● PROBLEM TO SOLVE
Reproduce a part of the passage on love below word for word, beginning at the words "[T]his kind of" and stopping after the words "actually want it.".

● PAGE
-*-
[E]ach time she’d grown and changed, I had felt something open up in myself. Her changes had become prompts that pushed me toward a higher, truer version of myself, just as my changes had been for her. Change answering change, it was a virtuous loop.
With your children, it becomes very clear that the love you feel has little to do with who they are or what they do.
In more superficial relationships […] you assign value to the other person because of what they do. […] But with your children, the value, to a large extent, flows in the other direction.
Adult love isn’t fully unconditional like this. There are things you would never value, even if your lover does, and there are things they could value that would make you stop loving them. But still, there is a sense that to love someone means to extend your care to the things your partner cares about to some degree.
[T]here are […] two levels at which you can extend your values like this. On the first level, you do what I did when I cut down the pines; you do it out of duty and without connecting to the values.
[T]his kind of care that doesn’t come from a deeply felt space can be grating and unpleasant both for you and the person you give it to.
[T]here is a second level at which to approach this, a more transformative level. It is when you actually learn to feel what the other person is feeling. It is when you stretch out with your imagination into the unknown and learn to merge their values and perspective into your worldview. This is one of the most profound experiences that love gifts us.
To aspire is to want to want something before you actually want it.
-*-
● DATASET RECORDS
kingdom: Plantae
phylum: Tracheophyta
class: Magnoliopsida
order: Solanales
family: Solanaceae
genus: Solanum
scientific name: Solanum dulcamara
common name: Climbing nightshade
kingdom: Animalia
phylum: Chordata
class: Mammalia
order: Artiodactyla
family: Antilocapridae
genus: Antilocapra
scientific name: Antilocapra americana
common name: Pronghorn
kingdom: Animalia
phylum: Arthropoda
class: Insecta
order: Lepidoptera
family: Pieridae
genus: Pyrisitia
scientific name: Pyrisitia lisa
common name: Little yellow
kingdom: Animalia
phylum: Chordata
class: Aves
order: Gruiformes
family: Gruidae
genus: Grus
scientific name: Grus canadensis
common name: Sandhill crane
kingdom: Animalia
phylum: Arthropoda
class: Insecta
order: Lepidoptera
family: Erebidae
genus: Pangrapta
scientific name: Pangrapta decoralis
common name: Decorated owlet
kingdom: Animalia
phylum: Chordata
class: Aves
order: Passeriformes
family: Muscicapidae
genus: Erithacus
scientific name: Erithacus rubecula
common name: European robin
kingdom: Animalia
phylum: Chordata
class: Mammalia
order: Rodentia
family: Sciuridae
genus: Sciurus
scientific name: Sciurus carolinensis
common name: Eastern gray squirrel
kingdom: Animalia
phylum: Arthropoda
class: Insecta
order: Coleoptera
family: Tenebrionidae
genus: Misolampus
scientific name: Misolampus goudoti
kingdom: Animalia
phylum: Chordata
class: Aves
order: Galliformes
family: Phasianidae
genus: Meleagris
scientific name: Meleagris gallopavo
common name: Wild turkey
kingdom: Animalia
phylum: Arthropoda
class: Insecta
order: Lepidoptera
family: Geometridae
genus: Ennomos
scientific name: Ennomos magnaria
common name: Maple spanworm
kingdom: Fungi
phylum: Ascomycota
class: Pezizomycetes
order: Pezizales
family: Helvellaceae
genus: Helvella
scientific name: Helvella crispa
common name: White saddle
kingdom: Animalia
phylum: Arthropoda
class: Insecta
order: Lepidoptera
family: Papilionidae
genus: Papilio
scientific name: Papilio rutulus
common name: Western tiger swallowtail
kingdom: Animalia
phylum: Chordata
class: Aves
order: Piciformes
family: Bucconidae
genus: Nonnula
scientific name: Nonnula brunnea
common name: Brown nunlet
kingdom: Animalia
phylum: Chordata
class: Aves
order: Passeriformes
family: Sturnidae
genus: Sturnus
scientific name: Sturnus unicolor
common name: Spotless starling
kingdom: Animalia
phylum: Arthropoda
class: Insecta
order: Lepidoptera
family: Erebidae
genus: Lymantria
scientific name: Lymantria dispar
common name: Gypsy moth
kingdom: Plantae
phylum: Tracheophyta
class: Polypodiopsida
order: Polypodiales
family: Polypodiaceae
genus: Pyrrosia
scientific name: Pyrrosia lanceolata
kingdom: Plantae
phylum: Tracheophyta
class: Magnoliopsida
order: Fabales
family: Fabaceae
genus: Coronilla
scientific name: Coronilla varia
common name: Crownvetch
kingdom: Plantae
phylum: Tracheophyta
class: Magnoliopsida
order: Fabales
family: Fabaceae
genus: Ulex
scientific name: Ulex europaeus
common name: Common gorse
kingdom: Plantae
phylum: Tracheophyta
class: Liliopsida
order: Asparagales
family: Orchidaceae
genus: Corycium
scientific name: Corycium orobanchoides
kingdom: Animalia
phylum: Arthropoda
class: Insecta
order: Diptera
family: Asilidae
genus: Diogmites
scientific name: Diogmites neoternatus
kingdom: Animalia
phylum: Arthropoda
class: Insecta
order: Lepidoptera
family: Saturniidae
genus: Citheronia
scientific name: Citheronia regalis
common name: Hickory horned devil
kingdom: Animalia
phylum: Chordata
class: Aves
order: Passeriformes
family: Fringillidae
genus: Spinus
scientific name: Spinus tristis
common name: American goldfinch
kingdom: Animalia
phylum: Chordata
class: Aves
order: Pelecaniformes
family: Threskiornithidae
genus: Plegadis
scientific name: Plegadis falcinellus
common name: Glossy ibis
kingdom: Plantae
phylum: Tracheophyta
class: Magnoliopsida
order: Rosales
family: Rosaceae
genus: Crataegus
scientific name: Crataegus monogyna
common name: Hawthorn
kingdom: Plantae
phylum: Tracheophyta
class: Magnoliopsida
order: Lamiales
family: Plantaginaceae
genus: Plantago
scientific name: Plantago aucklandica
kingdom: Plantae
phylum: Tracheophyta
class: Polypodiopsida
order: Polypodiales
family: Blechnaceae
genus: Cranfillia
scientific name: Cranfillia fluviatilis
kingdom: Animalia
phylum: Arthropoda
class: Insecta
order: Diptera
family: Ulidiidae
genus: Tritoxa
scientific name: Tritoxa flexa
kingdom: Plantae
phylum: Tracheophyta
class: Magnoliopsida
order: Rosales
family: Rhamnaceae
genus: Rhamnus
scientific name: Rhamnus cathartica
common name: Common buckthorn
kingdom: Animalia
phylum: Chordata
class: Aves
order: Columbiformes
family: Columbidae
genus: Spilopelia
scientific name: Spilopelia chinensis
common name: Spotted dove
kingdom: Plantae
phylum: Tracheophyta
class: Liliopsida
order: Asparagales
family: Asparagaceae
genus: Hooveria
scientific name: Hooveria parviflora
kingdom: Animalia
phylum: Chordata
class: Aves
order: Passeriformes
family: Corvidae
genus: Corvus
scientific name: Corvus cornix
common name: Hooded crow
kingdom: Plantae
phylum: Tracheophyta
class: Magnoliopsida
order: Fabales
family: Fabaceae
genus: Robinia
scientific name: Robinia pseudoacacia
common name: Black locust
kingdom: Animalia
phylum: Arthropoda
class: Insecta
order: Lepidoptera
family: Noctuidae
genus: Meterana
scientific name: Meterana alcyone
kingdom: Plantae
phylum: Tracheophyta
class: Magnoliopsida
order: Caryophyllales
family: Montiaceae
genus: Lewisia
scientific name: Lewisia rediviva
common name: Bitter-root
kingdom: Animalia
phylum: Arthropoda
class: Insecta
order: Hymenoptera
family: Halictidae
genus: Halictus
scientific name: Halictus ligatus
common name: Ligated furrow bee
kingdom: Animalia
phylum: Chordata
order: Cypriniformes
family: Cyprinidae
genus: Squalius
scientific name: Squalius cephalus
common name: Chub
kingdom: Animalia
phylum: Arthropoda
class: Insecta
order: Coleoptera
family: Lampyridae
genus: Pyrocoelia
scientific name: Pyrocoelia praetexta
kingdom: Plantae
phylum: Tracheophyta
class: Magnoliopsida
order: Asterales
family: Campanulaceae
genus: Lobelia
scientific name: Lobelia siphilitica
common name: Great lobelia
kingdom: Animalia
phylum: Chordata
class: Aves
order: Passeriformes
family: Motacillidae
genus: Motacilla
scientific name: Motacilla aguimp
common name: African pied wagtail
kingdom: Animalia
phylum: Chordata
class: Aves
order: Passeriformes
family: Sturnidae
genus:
-*-
● WRITTEN RESPONSE
[T]his kind of care that doesn’t come from a deeply felt space can be grating and unpleasant both for you and the person you give it to.
[T]here is a second level at which to approach this, a more transformative level. It is when you actually learn to feel what the other person is feeling. It is when you stretch out with your imagination into the unknown and learn to merge their values and perspective into your worldview. This is one of the most profound experiences that love gifts us.
To aspire is to want to want something before you actually want it.